The reality is, the full retail price is usually within $20 of the actual price. While that may sound like a profit (assuming they only sold phones at full retail price), that would be similar to selling a can of soda for a $0.009 (as in, 9/10 of a penny) profit. If you’re not a mathematician, that means you’d have to sell over 111 cans of soda to make only $1 in profit. In other words, it’s not a profit.

Because of this, both assumptions are wrong. Phones may very well cost $100 and retail for $500, but we wouldn’t know that unless we ask the manufacturer - not the company that allows the phone on it’s network - for that kind of information.

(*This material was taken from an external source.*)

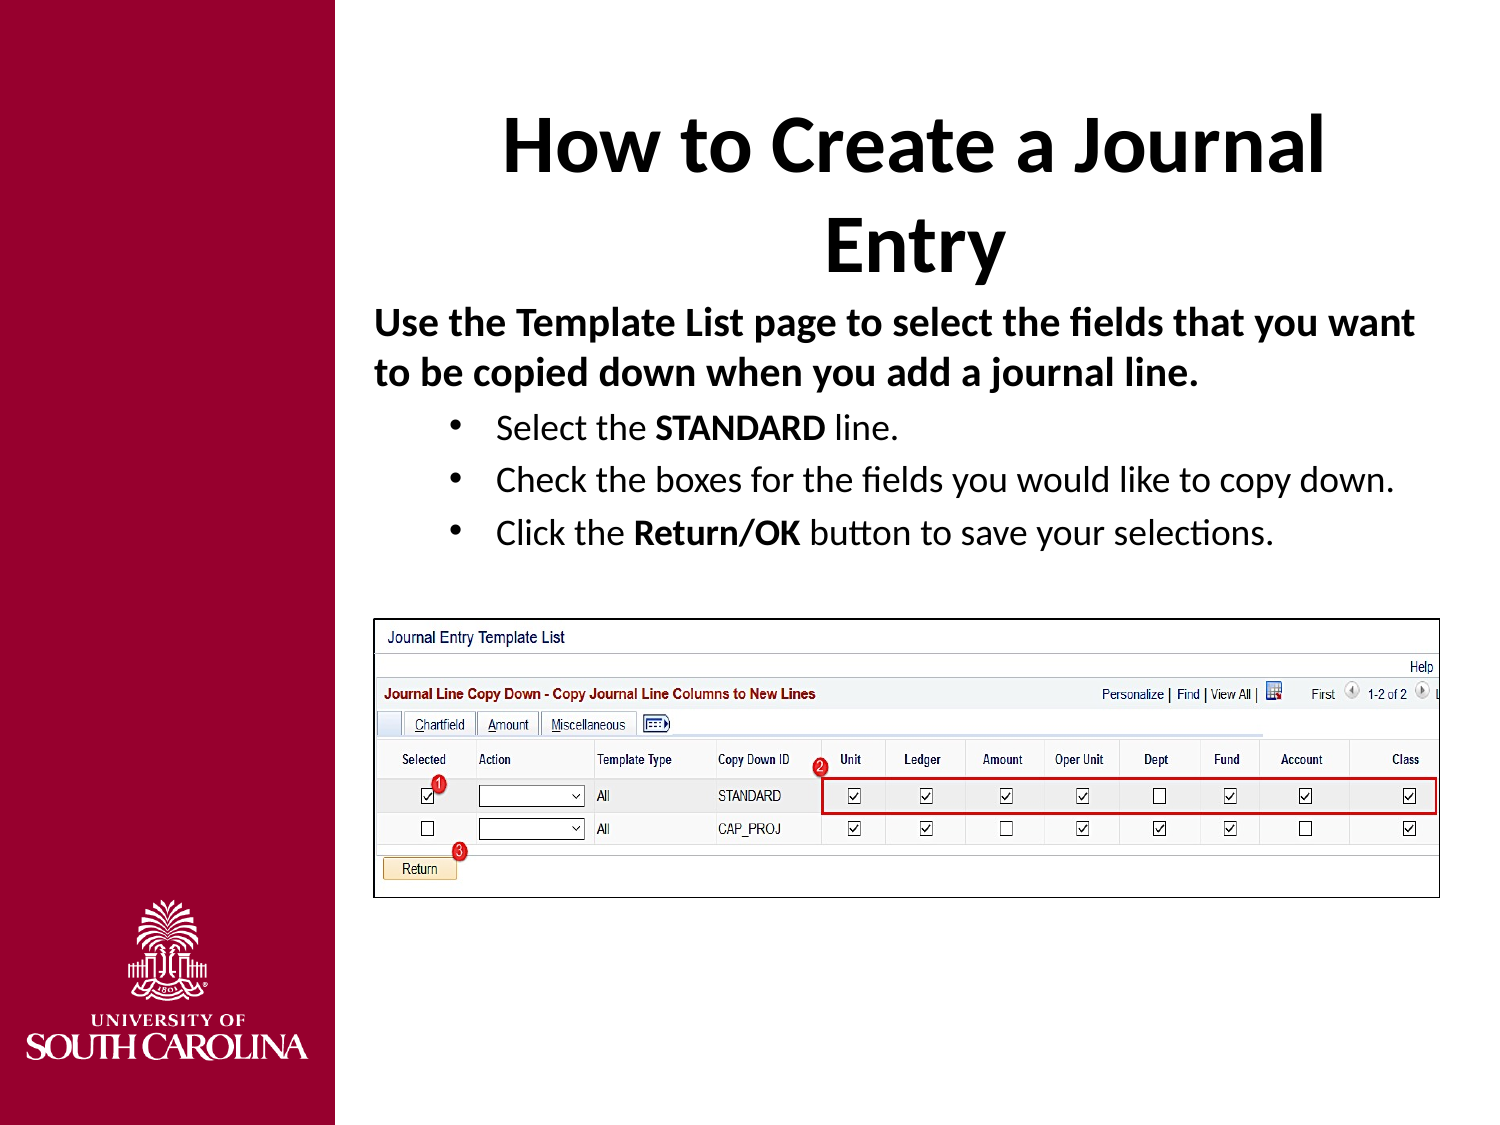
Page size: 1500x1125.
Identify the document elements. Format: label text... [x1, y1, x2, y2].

If Verizon (or any other company) pays $485 for a phone, they’ll probably call full retail $499.99.

The whole reason customers want to sign a contract is so they don’t have to pay the outrageous cost of a phone. As such, the system of discounting has been in place since the inception of this business. But customer beware: the carrier doesn’t value the contract because they want to keep you as a customer, they value it because they want to recoup the cost they’ve invested in your phone. And since they have the early termination fee to cover that, you can assume your contract’s value is minimal.

The discount on the phone - also known as the subsidy - is merely to keep you around long enough to make a profit somewhere in your monthly fees.

As such, the cost of signing a contract is simply your own freedom of choice. You can choose to not sign a contract and go it alone on the cost of the phone, or you can choose to sign the contract, get a discount on your phone, and agree to let the carrier leech off you for a while. To some, this cost is high. To others, it’s minimal.

What Should I Do?

In the end, the choice is yours. Most people choose to have the carrier’s help with their phone. Most people chose to upgrade and stick with the same company for another year or two. You have the choice of upgrading or not. You have the choice of riding out the contract and going somewhere else. You are in the driver’s seat.

You will need to decide if upgrading your phone is right for you.

Hopefully, some of this basic run-down helps you make that decision.